* **Problem to solve**: In the listing that follows, how many lines have the word "down" in them? Give only the number.

* **Entries shown**:
————————

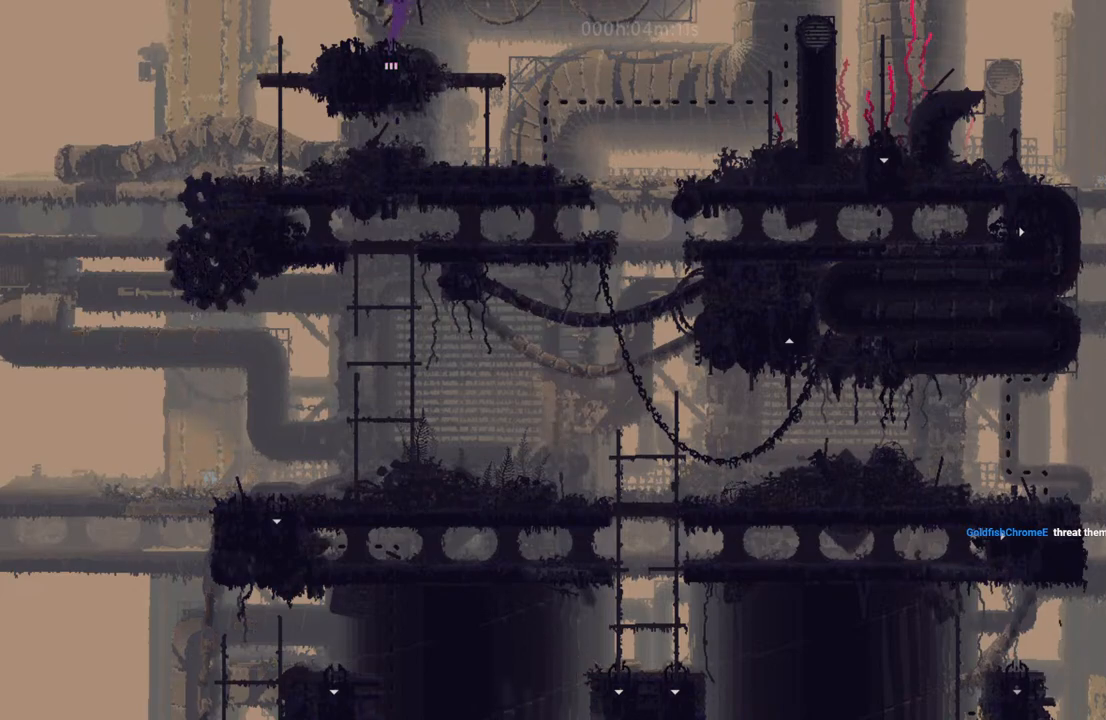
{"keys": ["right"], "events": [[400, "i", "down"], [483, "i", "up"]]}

————————

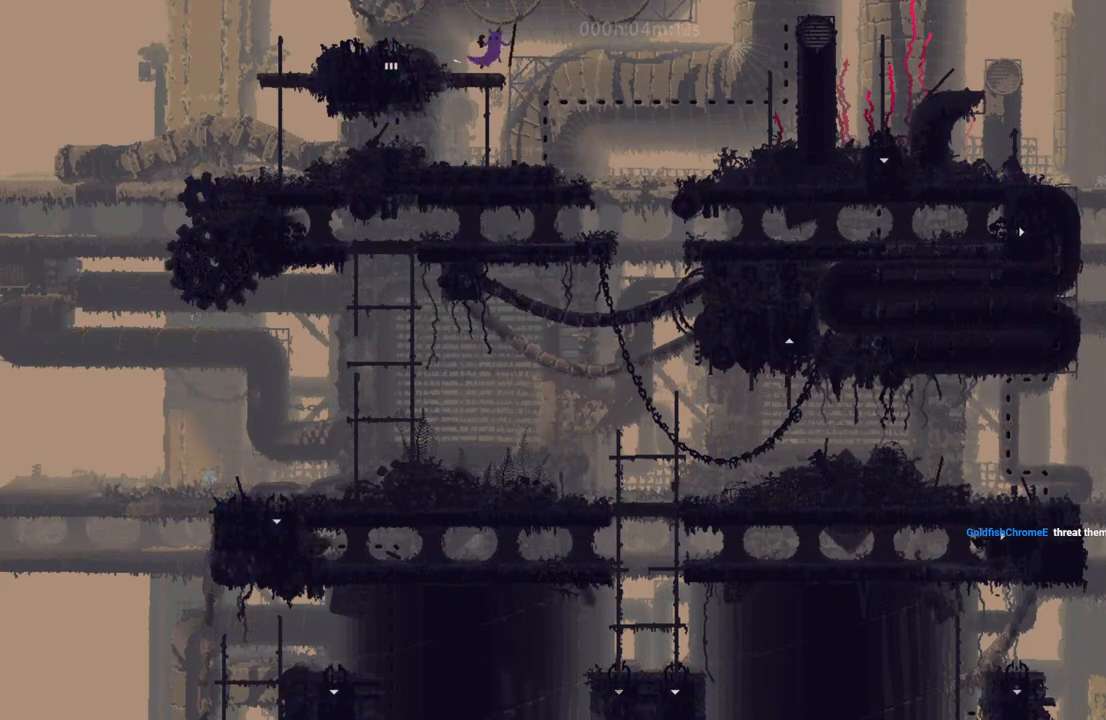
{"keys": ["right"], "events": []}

————————

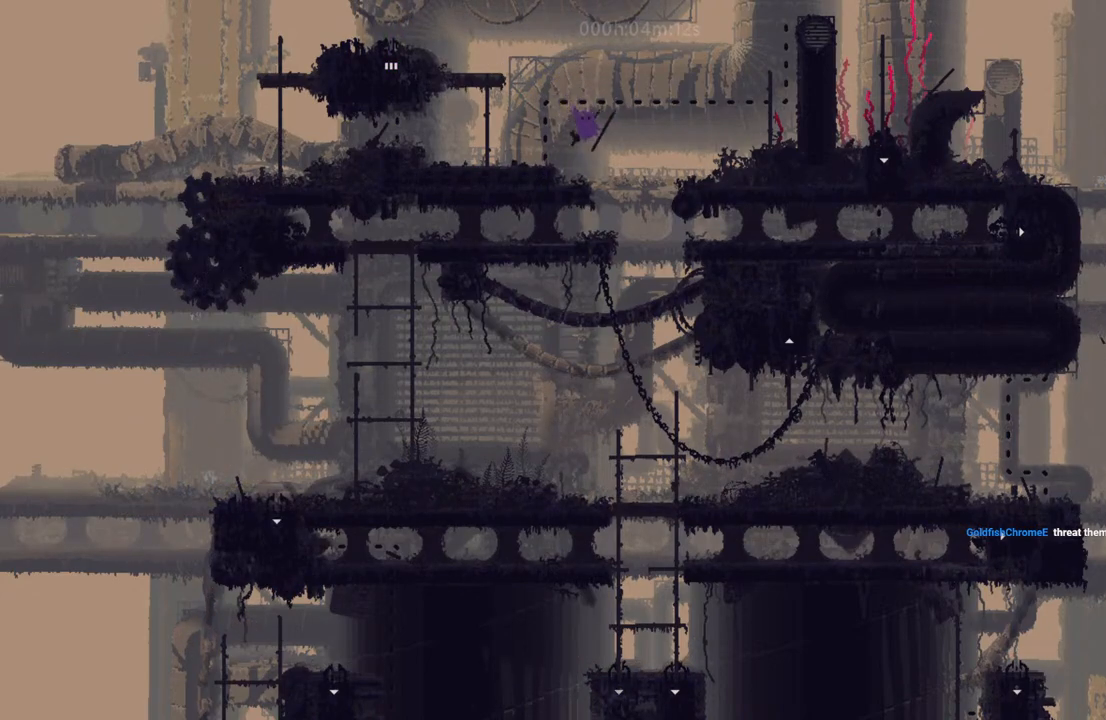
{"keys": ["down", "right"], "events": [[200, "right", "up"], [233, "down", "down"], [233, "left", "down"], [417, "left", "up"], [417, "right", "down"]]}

————————

* **Worked solution**: 2